[Saved data entries]
######
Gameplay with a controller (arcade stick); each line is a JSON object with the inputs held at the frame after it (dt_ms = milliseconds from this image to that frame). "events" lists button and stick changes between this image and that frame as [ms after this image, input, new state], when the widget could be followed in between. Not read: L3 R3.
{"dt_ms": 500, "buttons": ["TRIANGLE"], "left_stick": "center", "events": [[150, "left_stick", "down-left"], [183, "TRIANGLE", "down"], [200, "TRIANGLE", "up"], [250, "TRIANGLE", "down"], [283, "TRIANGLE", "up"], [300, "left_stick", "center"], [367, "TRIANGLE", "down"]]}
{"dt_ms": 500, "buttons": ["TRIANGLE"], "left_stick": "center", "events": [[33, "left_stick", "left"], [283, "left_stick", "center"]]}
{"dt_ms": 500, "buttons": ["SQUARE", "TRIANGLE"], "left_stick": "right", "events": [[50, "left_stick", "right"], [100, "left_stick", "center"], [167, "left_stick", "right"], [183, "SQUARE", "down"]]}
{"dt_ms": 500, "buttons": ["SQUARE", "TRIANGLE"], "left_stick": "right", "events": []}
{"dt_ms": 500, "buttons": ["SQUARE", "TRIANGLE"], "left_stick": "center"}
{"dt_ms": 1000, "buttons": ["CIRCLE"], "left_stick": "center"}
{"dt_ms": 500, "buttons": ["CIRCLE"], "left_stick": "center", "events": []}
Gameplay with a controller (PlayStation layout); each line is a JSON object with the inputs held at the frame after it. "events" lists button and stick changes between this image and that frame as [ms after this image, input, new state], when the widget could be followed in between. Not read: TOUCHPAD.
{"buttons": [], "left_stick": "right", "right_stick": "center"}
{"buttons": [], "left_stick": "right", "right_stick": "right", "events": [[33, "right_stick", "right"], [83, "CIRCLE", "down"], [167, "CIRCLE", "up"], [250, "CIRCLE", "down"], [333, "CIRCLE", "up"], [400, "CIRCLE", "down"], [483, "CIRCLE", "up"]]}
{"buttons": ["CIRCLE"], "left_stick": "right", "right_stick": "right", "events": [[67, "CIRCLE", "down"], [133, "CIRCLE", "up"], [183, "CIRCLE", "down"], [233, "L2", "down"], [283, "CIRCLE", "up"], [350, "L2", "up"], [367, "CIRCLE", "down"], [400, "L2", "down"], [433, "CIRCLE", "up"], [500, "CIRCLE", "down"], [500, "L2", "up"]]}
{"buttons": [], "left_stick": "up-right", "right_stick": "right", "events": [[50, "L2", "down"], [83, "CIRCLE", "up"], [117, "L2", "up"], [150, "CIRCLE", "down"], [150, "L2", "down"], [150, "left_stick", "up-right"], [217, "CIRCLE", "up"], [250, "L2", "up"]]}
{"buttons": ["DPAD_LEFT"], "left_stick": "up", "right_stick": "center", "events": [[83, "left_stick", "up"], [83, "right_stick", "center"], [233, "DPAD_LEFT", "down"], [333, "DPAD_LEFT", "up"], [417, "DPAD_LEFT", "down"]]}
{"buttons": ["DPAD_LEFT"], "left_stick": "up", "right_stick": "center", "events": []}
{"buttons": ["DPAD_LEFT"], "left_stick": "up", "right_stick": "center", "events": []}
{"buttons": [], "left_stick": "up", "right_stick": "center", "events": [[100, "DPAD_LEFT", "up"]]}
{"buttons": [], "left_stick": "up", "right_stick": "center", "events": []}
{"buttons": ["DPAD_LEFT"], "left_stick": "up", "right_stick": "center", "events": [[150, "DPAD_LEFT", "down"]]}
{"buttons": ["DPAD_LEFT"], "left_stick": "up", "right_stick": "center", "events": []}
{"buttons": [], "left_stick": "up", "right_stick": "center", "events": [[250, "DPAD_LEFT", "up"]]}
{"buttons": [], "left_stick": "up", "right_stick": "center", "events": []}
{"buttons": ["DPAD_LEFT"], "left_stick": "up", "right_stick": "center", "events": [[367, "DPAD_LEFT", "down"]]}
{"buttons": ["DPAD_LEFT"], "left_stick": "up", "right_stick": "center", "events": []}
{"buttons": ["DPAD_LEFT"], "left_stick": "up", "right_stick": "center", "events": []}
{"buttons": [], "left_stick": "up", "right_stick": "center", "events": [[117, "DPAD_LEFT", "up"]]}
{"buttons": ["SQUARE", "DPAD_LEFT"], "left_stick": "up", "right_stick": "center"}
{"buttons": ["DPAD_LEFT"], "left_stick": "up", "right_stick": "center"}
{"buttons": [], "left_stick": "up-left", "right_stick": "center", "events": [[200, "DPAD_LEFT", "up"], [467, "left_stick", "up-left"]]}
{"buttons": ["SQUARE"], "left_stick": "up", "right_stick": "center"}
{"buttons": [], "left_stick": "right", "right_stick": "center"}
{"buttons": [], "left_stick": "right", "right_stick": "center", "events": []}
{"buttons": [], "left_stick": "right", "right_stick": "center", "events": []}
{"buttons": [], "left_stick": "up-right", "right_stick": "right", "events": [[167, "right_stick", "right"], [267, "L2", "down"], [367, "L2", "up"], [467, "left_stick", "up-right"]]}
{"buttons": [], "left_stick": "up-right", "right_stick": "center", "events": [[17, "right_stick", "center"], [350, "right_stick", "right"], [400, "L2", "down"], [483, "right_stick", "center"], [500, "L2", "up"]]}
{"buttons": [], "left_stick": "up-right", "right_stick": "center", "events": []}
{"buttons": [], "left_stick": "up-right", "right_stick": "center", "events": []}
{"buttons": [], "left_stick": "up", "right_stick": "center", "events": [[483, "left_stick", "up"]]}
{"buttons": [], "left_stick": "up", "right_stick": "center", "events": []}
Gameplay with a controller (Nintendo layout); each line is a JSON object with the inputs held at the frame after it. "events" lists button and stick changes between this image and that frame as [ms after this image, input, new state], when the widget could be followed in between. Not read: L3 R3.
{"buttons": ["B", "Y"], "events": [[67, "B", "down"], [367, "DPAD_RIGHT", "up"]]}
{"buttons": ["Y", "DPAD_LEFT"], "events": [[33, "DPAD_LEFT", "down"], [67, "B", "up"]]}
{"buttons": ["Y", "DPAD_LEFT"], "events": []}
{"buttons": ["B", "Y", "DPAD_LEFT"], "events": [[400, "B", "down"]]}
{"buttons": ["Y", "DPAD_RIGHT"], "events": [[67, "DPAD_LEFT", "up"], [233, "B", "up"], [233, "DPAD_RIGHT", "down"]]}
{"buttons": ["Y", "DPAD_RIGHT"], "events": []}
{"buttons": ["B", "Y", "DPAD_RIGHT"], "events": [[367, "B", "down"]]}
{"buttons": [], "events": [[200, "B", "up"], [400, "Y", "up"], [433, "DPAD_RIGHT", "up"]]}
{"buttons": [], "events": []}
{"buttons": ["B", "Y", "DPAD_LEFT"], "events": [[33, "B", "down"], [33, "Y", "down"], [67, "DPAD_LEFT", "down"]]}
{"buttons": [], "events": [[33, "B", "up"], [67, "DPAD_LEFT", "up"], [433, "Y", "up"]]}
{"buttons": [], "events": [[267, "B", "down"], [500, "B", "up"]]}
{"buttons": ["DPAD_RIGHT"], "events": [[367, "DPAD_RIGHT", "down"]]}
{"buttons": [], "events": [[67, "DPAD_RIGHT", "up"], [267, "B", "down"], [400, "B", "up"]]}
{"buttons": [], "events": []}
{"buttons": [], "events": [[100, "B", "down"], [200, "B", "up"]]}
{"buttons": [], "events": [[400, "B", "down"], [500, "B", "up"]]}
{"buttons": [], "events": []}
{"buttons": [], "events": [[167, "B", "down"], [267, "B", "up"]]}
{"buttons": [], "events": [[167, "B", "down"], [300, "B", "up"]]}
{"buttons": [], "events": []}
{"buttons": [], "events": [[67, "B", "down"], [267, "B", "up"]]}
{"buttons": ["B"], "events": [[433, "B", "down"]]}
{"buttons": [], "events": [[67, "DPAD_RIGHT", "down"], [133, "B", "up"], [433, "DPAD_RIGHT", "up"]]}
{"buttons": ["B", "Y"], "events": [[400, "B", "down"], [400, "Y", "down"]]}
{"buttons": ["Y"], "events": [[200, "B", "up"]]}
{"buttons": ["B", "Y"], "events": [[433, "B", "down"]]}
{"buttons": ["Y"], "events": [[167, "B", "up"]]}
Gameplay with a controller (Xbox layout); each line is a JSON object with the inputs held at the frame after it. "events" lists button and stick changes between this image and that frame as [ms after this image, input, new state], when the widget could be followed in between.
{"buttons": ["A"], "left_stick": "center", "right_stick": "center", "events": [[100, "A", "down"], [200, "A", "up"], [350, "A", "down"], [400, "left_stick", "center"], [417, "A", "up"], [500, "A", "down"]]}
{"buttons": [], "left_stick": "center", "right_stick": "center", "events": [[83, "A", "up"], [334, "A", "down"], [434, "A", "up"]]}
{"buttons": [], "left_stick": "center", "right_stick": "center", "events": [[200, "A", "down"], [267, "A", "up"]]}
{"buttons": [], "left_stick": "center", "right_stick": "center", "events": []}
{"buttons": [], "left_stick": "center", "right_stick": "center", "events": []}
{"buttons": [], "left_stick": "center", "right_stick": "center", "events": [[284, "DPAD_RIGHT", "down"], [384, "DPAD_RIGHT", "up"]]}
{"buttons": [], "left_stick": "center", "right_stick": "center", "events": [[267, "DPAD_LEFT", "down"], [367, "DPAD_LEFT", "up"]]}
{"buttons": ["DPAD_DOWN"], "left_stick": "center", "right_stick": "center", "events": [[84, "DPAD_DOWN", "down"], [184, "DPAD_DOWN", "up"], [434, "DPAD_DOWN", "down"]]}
######
ASSIGNMENT:
Find the word "SQUARE" in the entries, then copy out every line that has it.

RESPONSE AREA:
{"dt_ms": 500, "buttons": ["SQUARE", "TRIANGLE"], "left_stick": "right", "events": [[50, "left_stick", "right"], [100, "left_stick", "center"], [167, "left_stick", "right"], [183, "SQUARE", "down"]]}
{"dt_ms": 500, "buttons": ["SQUARE", "TRIANGLE"], "left_stick": "right", "events": []}
{"dt_ms": 500, "buttons": ["SQUARE", "TRIANGLE"], "left_stick": "center"}
{"buttons": ["SQUARE", "DPAD_LEFT"], "left_stick": "up", "right_stick": "center"}
{"buttons": ["SQUARE"], "left_stick": "up", "right_stick": "center"}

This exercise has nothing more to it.